Print the line containing "26.00 лв. 13.29 €" and every later line of the records. Keep each one exactly as given, ending with the last.

START DATA RECORDS

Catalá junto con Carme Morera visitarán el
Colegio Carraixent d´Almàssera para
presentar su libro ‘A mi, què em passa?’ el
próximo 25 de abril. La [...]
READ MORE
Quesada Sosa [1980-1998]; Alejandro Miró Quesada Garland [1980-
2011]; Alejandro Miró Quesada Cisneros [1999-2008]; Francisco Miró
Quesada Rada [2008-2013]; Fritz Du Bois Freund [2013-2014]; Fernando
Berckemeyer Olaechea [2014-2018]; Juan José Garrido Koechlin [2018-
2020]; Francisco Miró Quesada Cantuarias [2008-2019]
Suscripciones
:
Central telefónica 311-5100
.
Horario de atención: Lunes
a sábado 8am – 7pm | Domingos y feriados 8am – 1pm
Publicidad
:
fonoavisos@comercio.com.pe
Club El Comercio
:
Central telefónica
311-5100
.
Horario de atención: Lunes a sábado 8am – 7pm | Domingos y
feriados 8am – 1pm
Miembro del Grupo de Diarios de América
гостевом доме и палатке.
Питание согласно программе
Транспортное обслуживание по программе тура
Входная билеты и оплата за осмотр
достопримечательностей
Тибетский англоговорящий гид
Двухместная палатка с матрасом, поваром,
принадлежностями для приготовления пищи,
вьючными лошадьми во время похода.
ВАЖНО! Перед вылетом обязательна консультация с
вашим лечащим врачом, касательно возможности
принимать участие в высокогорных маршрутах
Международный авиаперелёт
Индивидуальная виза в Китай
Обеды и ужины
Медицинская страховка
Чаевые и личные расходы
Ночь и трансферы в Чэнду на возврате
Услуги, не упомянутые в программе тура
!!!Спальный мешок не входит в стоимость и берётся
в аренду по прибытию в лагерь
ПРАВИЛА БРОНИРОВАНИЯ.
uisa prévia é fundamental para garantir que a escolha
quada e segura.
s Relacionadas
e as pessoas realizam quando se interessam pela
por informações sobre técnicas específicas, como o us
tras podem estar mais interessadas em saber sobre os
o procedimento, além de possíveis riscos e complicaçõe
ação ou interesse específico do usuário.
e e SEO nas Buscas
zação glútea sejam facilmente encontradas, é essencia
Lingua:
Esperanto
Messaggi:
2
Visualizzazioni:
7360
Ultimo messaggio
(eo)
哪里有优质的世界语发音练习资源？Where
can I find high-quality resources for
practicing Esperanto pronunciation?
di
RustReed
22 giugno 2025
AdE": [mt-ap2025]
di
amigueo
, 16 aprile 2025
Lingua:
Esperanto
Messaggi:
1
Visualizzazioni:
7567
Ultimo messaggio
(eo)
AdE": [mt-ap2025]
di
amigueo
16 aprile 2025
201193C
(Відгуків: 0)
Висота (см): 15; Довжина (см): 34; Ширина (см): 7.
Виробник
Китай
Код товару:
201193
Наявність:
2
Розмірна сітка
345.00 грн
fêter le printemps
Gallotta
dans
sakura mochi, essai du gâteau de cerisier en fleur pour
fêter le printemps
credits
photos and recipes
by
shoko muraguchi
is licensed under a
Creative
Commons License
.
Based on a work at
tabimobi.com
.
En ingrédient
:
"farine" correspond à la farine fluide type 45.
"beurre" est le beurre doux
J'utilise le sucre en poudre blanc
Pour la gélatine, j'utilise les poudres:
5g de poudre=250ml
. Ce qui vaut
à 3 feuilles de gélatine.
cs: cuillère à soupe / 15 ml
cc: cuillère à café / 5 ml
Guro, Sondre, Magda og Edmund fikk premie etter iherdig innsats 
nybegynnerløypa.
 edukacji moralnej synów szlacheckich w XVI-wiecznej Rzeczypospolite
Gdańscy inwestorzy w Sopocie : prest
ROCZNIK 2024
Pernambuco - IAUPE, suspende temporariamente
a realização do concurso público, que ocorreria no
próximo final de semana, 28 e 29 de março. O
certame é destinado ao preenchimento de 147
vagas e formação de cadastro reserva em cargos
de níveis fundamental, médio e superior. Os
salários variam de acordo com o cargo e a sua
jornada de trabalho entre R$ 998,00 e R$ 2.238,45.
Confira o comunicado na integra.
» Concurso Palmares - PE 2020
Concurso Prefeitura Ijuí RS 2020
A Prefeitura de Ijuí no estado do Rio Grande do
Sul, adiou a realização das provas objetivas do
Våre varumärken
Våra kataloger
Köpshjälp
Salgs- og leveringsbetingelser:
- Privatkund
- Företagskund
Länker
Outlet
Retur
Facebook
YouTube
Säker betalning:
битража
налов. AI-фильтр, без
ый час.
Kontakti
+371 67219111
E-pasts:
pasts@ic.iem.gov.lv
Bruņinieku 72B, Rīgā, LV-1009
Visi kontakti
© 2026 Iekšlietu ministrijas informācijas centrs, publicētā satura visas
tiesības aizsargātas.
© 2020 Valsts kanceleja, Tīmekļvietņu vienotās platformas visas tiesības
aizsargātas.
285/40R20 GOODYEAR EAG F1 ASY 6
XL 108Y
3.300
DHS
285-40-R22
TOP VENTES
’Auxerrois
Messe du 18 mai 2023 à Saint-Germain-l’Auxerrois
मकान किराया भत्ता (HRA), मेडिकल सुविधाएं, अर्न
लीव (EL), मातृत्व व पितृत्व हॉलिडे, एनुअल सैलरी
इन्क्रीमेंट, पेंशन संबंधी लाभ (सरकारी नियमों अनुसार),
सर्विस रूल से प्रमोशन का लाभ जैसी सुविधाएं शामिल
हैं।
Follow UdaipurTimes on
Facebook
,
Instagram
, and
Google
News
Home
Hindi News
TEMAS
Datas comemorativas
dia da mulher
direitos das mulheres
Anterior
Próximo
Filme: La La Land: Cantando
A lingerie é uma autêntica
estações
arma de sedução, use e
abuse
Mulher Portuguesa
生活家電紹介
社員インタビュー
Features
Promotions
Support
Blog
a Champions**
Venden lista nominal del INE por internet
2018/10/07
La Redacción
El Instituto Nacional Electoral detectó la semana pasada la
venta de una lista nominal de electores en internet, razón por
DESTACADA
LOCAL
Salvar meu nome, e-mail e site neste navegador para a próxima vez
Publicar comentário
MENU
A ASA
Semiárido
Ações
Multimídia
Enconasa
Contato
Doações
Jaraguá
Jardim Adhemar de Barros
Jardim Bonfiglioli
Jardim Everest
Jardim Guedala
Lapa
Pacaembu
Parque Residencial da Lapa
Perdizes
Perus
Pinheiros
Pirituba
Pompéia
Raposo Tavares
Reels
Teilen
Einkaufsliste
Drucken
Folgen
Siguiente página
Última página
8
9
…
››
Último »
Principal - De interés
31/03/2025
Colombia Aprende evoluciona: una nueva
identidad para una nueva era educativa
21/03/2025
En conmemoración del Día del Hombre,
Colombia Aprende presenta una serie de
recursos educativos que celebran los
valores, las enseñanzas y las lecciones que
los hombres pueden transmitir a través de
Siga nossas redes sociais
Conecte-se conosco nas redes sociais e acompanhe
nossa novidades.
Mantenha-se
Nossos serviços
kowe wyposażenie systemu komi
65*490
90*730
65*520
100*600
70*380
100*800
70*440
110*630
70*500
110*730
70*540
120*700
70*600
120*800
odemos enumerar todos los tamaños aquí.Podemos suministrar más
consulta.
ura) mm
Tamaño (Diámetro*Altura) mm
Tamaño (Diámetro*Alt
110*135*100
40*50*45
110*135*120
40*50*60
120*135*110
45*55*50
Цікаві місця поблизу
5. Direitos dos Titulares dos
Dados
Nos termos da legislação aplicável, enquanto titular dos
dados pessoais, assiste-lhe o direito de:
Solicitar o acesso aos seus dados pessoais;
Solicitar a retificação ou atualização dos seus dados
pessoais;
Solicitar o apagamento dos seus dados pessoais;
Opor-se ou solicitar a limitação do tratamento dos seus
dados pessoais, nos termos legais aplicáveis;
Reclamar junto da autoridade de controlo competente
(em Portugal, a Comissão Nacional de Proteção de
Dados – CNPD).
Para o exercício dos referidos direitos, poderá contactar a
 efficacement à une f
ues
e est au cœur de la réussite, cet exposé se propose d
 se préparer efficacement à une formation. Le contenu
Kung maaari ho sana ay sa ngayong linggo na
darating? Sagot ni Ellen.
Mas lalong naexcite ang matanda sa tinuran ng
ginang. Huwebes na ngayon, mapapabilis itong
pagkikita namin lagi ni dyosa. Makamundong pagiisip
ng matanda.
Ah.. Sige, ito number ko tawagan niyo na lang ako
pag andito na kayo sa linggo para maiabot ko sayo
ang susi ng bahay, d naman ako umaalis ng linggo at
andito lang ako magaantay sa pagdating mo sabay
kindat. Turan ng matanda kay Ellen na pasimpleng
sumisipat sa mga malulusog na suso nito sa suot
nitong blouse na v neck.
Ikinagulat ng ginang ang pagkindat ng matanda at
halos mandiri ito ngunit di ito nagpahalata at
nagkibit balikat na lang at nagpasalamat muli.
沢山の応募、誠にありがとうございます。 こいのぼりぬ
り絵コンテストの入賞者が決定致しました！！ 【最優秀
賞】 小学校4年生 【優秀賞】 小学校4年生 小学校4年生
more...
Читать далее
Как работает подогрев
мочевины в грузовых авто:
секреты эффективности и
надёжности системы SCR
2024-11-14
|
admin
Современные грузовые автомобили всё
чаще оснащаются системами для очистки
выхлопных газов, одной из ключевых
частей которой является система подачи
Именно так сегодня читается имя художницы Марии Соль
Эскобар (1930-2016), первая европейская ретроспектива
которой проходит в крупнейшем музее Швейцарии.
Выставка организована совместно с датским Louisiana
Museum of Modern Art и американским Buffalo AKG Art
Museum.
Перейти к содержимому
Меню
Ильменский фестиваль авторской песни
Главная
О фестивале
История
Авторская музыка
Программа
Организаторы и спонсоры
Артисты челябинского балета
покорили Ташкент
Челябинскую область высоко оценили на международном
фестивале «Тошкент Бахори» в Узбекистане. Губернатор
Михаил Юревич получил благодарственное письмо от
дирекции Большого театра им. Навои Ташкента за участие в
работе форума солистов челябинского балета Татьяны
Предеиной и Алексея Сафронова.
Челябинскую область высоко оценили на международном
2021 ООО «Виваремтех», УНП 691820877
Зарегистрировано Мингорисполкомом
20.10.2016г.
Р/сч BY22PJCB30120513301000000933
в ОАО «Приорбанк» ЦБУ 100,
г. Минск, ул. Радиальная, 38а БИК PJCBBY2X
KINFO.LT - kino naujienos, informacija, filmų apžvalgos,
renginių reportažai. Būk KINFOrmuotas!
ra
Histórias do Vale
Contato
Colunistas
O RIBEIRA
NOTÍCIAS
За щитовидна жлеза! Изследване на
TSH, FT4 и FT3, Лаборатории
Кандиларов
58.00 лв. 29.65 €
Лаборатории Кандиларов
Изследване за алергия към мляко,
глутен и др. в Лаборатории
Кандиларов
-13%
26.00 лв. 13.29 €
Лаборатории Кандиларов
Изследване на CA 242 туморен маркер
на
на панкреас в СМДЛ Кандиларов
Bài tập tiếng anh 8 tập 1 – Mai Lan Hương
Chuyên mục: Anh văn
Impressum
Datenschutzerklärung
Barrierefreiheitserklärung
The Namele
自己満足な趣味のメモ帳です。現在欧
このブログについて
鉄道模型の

END DATA RECORDS

RESULT OF THE TASK
26.00 лв. 13.29 €
Лаборатории Кандиларов
Изследване на CA 242 туморен маркер
на
на панкреас в СМДЛ Кандиларов
Bài tập tiếng anh 8 tập 1 – Mai Lan Hương
Chuyên mục: Anh văn
Impressum
Datenschutzerklärung
Barrierefreiheitserklärung
The Namele
自己満足な趣味のメモ帳です。現在欧
このブログについて
鉄道模型の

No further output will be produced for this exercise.